I’m currently working on a FOSS Discord bot. When I host an official instance of said bot, do I need a TOS and or Privacy Policy, or is a link to the license (in my case GPLv3) enough?

I live in Germany, if that makes a difference.

  • silas@programming.dev
    link
    fedilink
    English
    arrow-up
    26
    arrow-down
    1
    ·
    edit-2
    1 year ago

    Definitely take this all with a grain of salt—I am by no means a legal expert, this is just my advice.

    Privacy Policy

    Required by law in Germany if you are collecting any sort of data about your users (even if it is being collected by a third party through your app, or if it is entirely anonymous data).

    Data Processing Agreement

    Required by law in Germany for the same reasons as the Privacy Policy. This agreement makes it clear how your users’ data is used.

    Cookie Policy

    Required by law in Germany if your application uses cookies of any kind (mostly applies to web app and web technologies)

> **Recorded data**

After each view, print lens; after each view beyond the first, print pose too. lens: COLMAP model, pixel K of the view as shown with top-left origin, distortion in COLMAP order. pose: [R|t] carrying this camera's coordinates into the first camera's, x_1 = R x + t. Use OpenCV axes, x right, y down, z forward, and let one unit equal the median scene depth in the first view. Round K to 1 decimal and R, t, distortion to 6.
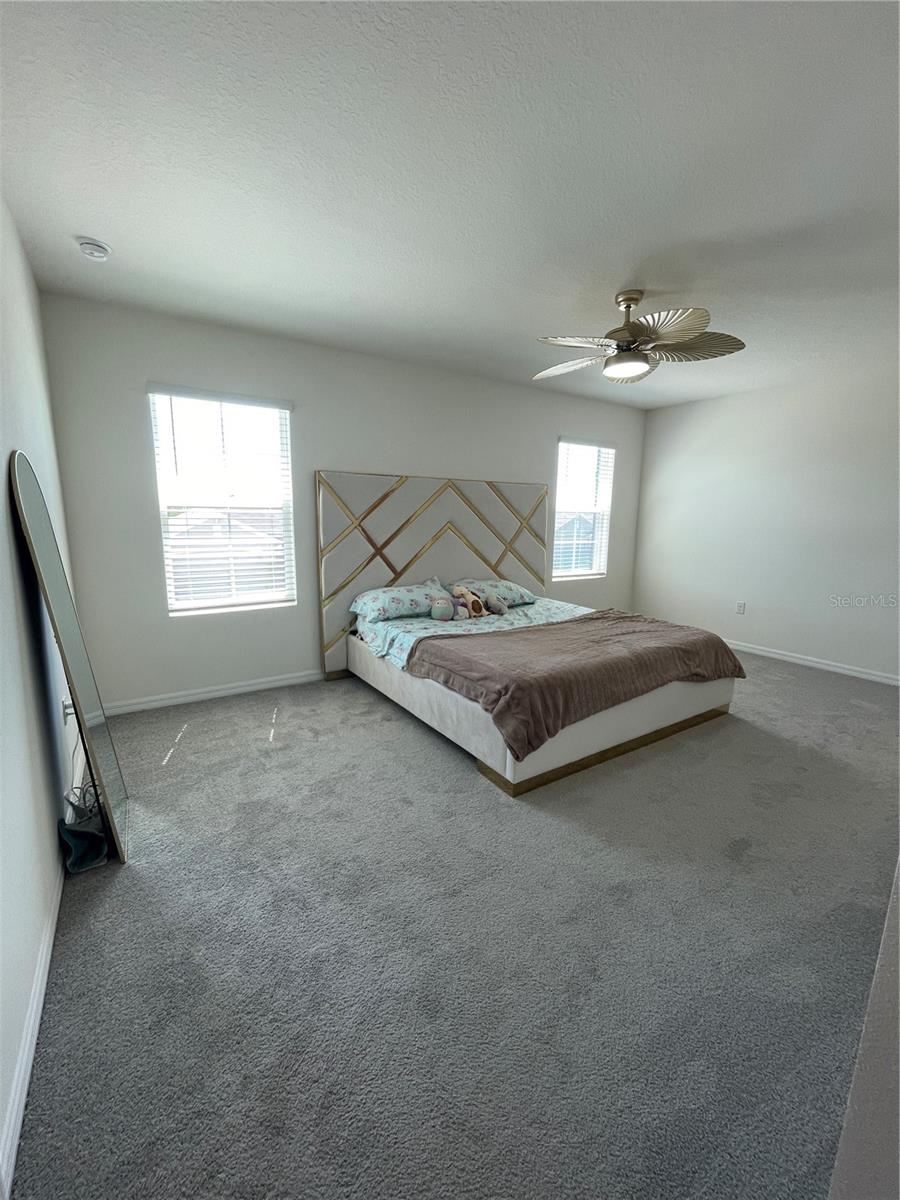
lens RADIAL K [[489.1, 0, 447.2], [0, 489.1, 594.3], [0, 0, 1]] dist [-0.001176, -0.000472]
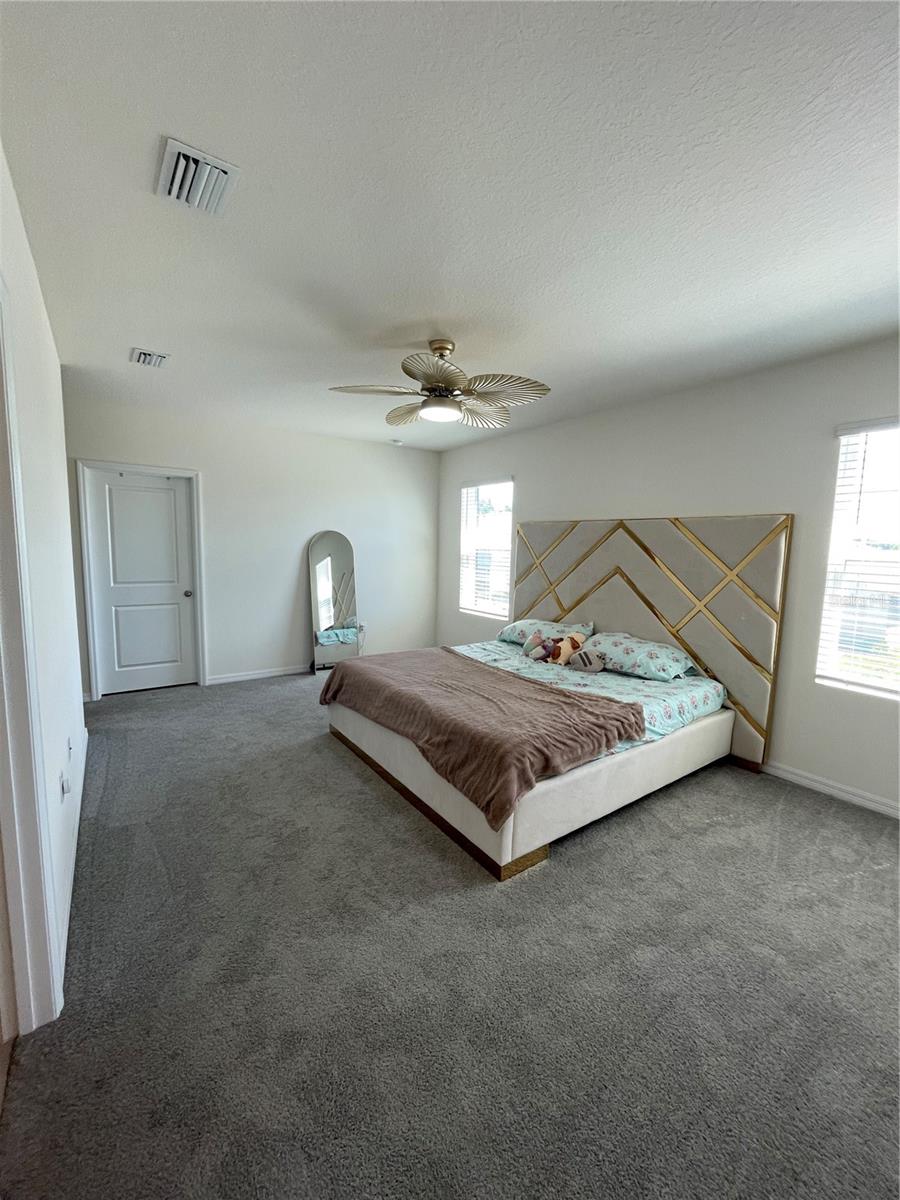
lens RADIAL K [[489.1, 0, 447.2], [0, 489.1, 604.1], [0, 0, 1]] dist [-0.001176, -0.000472]
pose [[0.042065, 0.113937, -0.992597, 0.954235], [-0.184313, 0.977310, 0.104371, -0.124714], [0.981967, 0.178558, 0.062111, 0.689289]]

> **Directions**
Pull from the discussion of legal documents for a Discord bot the passage that begins at "Required by law in Germany if you are" and stops after "data is used.", copied without changes.

> **Solution below**
Required by law in Germany if you are collecting any sort of data about your users (even if it is being collected by a third party through your app, or if it is entirely anonymous data).

    Data Processing Agreement

    Required by law in Germany for the same reasons as the Privacy Policy. This agreement makes it clear how your users’ data is used.